▸ WHAT IS REQUIRED
In the entries below, find the line containing "zeseri (2nd from left)" and the line containing "kobogarox (green)". Copy those two lines and everything between them exactly, and only that.

▸ INPUT RECORDS
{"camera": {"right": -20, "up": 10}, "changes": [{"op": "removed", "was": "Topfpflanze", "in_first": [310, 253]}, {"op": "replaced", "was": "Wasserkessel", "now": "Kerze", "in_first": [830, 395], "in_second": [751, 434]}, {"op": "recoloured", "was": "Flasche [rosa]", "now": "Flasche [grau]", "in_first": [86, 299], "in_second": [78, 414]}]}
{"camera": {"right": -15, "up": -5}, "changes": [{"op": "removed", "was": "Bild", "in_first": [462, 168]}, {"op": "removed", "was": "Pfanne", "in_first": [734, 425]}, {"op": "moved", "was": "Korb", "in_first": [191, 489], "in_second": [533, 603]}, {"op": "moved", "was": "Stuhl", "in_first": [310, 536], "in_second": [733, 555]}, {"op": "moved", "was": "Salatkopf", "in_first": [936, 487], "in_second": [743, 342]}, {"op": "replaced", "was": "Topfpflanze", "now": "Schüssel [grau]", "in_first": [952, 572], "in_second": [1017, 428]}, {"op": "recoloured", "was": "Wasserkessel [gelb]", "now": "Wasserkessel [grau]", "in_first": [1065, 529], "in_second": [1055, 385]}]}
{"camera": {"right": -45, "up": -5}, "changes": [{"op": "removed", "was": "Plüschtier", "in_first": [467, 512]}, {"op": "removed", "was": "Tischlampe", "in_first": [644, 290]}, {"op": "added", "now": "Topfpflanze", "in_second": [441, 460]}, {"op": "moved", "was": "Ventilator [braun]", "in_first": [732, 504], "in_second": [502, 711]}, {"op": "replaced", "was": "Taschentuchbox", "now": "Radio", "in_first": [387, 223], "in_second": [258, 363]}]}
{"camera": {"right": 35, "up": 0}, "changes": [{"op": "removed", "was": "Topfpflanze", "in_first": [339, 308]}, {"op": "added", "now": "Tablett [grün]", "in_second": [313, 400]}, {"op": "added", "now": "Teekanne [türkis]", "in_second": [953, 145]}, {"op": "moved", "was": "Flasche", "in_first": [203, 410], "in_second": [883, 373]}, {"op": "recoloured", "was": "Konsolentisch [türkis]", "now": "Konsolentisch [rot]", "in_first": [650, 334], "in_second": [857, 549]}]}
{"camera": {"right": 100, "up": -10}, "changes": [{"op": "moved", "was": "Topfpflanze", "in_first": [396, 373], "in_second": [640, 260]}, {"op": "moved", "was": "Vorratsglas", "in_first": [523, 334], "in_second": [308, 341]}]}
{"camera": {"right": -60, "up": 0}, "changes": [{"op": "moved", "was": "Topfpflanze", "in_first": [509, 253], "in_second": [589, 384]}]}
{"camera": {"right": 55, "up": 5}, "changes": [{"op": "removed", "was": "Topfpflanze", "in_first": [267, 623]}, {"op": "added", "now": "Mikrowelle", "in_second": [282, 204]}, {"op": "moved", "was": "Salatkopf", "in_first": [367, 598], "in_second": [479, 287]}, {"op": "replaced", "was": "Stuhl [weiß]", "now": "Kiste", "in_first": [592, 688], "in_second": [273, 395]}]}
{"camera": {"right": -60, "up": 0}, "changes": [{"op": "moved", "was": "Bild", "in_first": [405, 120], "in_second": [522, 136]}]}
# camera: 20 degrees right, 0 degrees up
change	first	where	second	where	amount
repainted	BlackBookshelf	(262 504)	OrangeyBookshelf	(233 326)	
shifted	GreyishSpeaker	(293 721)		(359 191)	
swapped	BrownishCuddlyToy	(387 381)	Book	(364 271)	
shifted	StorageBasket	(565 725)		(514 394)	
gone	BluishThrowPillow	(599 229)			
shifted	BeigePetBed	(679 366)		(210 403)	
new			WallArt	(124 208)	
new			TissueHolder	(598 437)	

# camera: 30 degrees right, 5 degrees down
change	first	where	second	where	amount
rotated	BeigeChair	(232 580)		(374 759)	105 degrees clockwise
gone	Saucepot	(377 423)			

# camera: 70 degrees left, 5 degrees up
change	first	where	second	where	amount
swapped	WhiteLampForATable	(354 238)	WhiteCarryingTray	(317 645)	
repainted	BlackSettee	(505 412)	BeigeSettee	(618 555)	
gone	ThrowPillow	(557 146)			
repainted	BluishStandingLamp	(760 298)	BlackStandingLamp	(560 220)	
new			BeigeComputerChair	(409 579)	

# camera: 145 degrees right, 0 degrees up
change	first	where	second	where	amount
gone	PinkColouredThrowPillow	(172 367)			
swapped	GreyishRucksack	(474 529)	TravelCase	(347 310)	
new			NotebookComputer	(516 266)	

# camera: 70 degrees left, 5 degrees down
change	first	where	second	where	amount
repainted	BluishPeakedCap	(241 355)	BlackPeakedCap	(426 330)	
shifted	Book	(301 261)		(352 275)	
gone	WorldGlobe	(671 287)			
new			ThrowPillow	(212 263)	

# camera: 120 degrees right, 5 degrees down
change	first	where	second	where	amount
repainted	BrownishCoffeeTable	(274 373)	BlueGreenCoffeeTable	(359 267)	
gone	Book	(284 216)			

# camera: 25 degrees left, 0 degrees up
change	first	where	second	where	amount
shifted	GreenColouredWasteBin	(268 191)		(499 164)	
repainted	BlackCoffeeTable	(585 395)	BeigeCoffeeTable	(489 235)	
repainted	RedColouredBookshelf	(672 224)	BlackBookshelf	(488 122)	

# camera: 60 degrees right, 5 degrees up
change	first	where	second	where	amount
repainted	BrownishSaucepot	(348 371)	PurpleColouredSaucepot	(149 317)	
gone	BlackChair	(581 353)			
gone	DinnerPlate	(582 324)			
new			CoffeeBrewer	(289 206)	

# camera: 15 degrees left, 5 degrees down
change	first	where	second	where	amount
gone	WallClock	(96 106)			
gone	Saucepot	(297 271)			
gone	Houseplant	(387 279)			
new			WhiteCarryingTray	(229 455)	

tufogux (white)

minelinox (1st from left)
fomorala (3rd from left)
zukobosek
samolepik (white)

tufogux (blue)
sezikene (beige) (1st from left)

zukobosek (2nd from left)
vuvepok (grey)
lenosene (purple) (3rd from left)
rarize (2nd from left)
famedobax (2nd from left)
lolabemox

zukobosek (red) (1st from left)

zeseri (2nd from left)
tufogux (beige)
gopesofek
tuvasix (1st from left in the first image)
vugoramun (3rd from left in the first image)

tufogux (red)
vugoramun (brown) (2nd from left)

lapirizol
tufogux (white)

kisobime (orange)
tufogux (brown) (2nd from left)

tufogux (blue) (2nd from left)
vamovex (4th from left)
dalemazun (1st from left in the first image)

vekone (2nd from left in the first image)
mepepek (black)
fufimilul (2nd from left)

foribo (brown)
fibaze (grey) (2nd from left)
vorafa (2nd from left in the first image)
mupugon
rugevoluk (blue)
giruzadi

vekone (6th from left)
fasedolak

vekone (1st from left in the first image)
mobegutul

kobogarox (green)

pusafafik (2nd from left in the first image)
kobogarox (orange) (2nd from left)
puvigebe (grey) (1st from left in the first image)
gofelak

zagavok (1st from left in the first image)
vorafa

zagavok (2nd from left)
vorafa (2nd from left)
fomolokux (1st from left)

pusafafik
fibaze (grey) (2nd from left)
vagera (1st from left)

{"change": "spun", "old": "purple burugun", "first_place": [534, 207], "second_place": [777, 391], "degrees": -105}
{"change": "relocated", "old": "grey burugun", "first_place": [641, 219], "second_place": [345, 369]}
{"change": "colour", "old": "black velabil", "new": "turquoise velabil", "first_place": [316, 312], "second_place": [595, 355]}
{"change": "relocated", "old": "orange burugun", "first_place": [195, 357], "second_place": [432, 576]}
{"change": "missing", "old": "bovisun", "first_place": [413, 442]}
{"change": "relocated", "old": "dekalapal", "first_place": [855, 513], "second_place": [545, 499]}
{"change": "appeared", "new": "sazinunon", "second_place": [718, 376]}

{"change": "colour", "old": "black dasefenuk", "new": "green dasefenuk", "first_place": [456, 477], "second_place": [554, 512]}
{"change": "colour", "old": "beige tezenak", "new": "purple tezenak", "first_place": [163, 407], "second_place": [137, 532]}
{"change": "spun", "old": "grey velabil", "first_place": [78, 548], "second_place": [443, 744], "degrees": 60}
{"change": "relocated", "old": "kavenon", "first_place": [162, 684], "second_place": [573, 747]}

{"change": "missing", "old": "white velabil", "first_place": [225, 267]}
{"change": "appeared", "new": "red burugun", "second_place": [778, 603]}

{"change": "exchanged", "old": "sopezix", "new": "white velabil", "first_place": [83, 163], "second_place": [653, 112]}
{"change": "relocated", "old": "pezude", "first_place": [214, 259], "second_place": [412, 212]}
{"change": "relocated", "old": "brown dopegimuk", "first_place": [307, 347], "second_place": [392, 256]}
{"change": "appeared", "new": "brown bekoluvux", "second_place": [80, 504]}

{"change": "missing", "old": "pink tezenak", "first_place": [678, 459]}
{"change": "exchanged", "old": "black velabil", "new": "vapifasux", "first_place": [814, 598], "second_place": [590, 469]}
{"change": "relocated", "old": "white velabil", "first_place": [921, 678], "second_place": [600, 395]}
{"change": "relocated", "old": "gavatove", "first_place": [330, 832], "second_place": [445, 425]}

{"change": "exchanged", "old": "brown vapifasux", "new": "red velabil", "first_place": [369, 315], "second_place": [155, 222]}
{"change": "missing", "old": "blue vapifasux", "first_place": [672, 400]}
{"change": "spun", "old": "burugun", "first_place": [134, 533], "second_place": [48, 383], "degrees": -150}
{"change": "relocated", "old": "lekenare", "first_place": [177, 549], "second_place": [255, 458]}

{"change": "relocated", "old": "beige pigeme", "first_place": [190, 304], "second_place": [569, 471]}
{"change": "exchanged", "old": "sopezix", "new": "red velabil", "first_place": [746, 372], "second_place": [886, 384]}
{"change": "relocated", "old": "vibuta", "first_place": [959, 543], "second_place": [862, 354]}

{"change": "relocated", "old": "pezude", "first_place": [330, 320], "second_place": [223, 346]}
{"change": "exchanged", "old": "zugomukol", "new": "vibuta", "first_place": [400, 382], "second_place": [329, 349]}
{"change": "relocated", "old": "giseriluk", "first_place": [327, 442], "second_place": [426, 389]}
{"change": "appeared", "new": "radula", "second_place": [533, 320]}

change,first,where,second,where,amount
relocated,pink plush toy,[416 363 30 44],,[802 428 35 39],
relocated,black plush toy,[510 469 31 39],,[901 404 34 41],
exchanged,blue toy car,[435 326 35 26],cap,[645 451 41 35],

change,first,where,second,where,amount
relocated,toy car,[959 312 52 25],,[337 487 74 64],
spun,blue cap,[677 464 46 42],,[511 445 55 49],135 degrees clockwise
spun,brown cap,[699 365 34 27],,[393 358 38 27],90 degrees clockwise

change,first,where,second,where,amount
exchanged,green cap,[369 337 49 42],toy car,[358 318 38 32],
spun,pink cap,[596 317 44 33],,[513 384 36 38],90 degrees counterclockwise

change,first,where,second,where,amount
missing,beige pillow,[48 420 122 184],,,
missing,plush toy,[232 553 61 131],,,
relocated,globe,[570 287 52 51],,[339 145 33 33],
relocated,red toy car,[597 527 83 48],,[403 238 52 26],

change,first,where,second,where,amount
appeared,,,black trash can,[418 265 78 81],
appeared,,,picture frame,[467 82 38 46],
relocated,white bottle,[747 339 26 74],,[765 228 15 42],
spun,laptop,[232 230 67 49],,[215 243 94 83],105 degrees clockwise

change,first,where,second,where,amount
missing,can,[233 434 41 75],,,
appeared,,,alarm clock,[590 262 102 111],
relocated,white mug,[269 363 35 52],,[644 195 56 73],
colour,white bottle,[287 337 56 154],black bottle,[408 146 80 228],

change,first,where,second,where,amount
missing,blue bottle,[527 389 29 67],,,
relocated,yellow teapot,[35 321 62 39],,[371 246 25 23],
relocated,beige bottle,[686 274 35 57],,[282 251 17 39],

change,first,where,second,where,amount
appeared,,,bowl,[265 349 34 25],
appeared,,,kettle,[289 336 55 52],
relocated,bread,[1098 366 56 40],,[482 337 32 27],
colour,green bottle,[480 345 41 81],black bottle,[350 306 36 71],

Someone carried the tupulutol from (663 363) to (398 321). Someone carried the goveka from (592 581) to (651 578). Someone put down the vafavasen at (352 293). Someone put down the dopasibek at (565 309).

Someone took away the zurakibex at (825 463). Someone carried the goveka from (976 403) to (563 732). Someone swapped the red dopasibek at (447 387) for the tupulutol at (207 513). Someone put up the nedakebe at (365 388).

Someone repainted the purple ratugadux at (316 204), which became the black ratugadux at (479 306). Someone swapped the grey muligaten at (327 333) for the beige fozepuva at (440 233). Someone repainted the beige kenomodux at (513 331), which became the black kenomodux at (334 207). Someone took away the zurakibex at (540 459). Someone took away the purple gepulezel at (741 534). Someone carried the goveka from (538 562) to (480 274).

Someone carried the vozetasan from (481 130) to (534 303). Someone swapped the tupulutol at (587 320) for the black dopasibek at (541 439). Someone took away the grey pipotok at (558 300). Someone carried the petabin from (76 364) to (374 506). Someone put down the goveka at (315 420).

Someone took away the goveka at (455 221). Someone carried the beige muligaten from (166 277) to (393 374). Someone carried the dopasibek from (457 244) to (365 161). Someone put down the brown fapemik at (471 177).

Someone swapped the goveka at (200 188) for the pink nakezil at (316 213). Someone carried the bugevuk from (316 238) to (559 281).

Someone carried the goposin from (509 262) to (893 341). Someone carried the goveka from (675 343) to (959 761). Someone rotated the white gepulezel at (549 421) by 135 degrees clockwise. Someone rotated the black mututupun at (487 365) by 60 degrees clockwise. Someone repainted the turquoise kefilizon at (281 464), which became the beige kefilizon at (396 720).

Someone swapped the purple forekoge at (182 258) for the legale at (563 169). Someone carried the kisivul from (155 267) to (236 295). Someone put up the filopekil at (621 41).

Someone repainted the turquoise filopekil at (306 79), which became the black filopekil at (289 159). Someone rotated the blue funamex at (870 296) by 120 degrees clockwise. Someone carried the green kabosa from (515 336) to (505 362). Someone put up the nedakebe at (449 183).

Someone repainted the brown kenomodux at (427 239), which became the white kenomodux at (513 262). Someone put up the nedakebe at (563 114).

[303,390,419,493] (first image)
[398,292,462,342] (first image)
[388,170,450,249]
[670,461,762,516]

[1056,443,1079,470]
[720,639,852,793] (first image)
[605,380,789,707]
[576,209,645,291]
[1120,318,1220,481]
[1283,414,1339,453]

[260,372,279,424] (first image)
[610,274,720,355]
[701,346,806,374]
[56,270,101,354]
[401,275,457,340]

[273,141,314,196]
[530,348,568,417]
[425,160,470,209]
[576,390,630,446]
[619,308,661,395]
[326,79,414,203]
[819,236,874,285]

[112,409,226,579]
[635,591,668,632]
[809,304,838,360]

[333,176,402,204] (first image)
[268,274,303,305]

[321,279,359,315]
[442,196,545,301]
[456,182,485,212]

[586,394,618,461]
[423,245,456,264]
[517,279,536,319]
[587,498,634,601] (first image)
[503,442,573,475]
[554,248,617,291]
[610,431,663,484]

▸ EXERCISE RESPONSE
zeseri (2nd from left)
tufogux (beige)
gopesofek
tuvasix (1st from left in the first image)
vugoramun (3rd from left in the first image)

tufogux (red)
vugoramun (brown) (2nd from left)

lapirizol
tufogux (white)

kisobime (orange)
tufogux (brown) (2nd from left)

tufogux (blue) (2nd from left)
vamovex (4th from left)
dalemazun (1st from left in the first image)

vekone (2nd from left in the first image)
mepepek (black)
fufimilul (2nd from left)

foribo (brown)
fibaze (grey) (2nd from left)
vorafa (2nd from left in the first image)
mupugon
rugevoluk (blue)
giruzadi

vekone (6th from left)
fasedolak

vekone (1st from left in the first image)
mobegutul

kobogarox (green)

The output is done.